Karneval in Tannenbusch "Tannebüscher Jecke" leben Inklusion

BONN · "Jede Jeck es anders" steht auf der großen Fototapete im Haus des Karnevals an der Hohe Straße, und auf die "Tannebüscher Jecke" trifft das doppelt zu. Die noch junge Bürger- und Karnevalsgesellschaft hat sich Inklusion als Motto auf die Fahne geschrieben.

 Bei den "Tannebüscher Jecken" darf jeder mitmachen: Sven (vorne, als Koch verkleidet) ist festes Mitglied der Karnevalsgesellschaft, obwohl er geistig behindert ist.

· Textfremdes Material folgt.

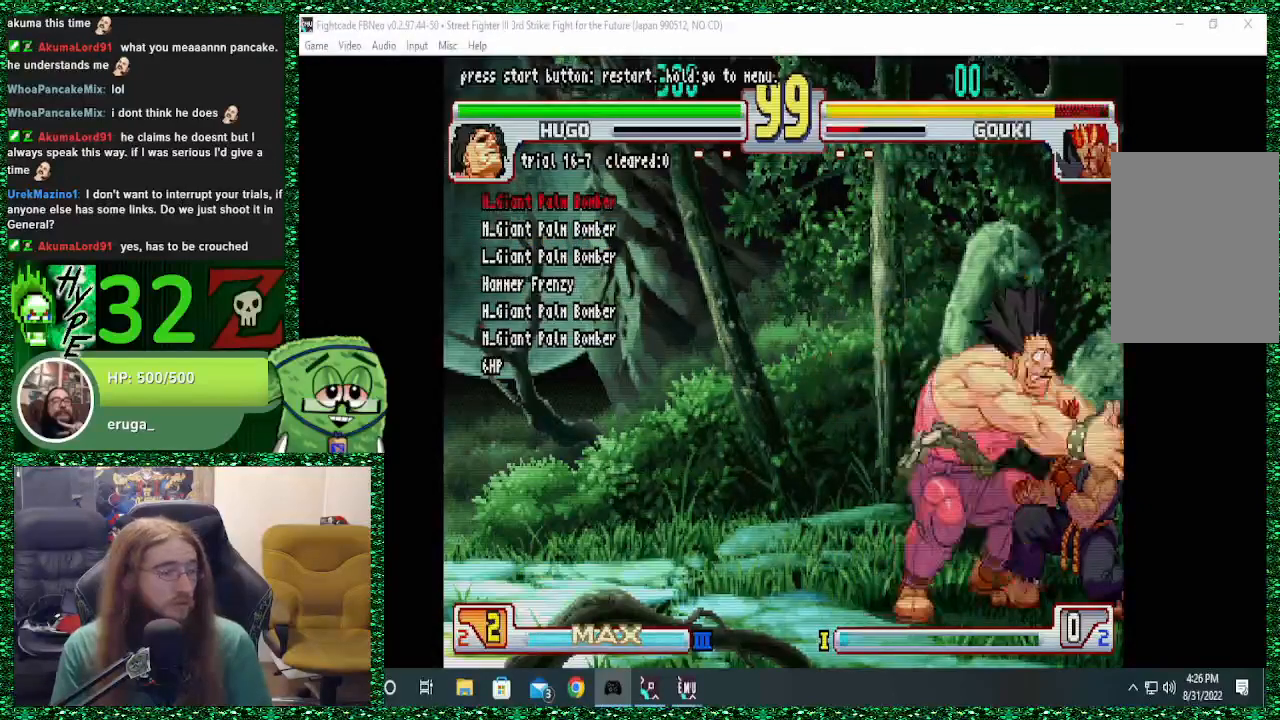
{"dt_ms": 500, "buttons": [], "left_stick": "right", "events": [[33, "left_stick", "down"], [167, "TRIANGLE", "down"], [167, "left_stick", "left"], [267, "TRIANGLE", "up"], [333, "left_stick", "center"], [467, "left_stick", "right"]]}
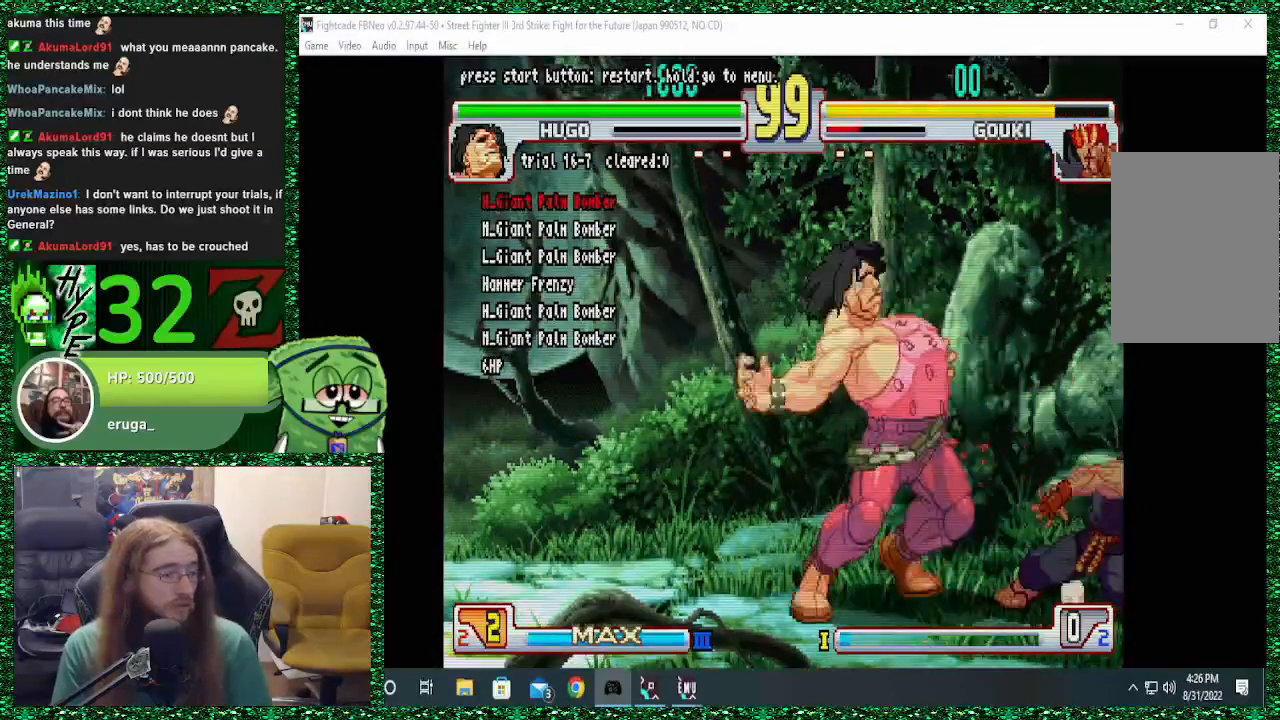
{"dt_ms": 500, "buttons": [], "left_stick": "left", "events": [[133, "left_stick", "down"], [233, "left_stick", "down-left"], [300, "SQUARE", "down"], [333, "left_stick", "left"], [400, "SQUARE", "up"]]}
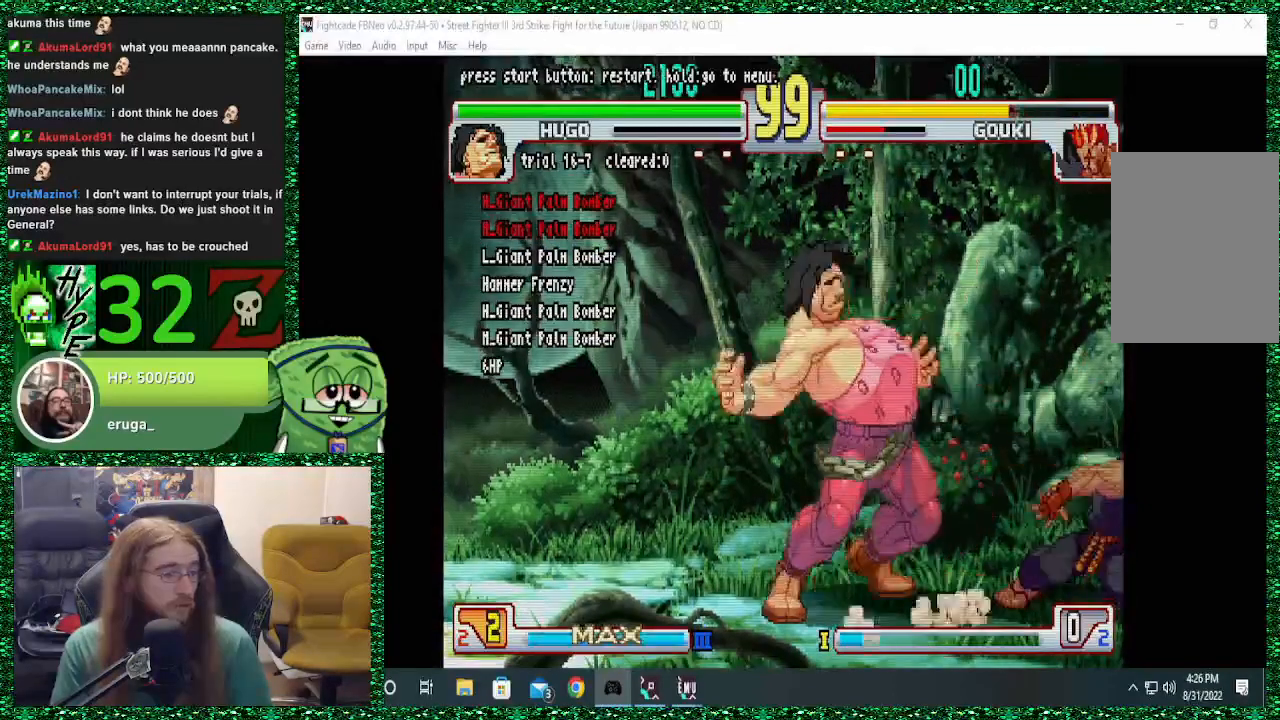
{"dt_ms": 500, "buttons": [], "left_stick": "center", "events": [[100, "left_stick", "down"], [367, "R1", "down"], [433, "R1", "up"], [433, "left_stick", "center"]]}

Bei den "Tannebüscher Jecken" darf jeder mitmachen: Sven (vorne, als Koch verkleidet) ist festes Mitglied der Karnevalsgesellschaft, obwohl er geistig behindert ist.

Foto: Horst Müller

"Oh la la, willst Du eine Pizza?", dröhnt es aus der Musikbox und die "Knatschverdötschten" marschieren los. Angeführt wird die Truppe von Sven. Der 30-Jährige kam mit einem Gendefekt zur Welt und ist geistig behindert. "Macht doch nichts", sagt Ulrike Klein, der "Schwaadlappe", also die Sprecherin, der Truppe. "Bei uns ist jeder willkommen." Als Koch verkleidet führt Sven die Polonaise an, schwenkt einen Pizzakarton. Bei jedem Schritt ist ihm anzusehen, wie viel Freude ihm das macht. "Vor den Auftritten bin ich schon sehr aufgeregt", gesteht er. "Aber es macht so viel Spaß."

Doch nicht allein bei Sitzungen zeigt Sven sein jeckes Talent. Bei den Karnevalszügen in Tannenbusch, in Dransdorf und in Beuel zieht er stets mit einer großen Trommel mit. In dieser Session allerdings erstmals ganz stilecht. "Wir haben Svens 30. Geburtstag mit einem großen Fest gefeiert. Die 'Tannebüscher Jecke' haben ihm einen Trommelwagen geschenkt", freut sich auch Jens Mutter Anne-Rose Böckling. "Jetzt muss ich nicht mehr mit einem umgebauten Kinderwagen durch die Straßen ziehen", lacht der 30-Jährige, der es kaum abwarten kann, bis es endlich wieder losgeht.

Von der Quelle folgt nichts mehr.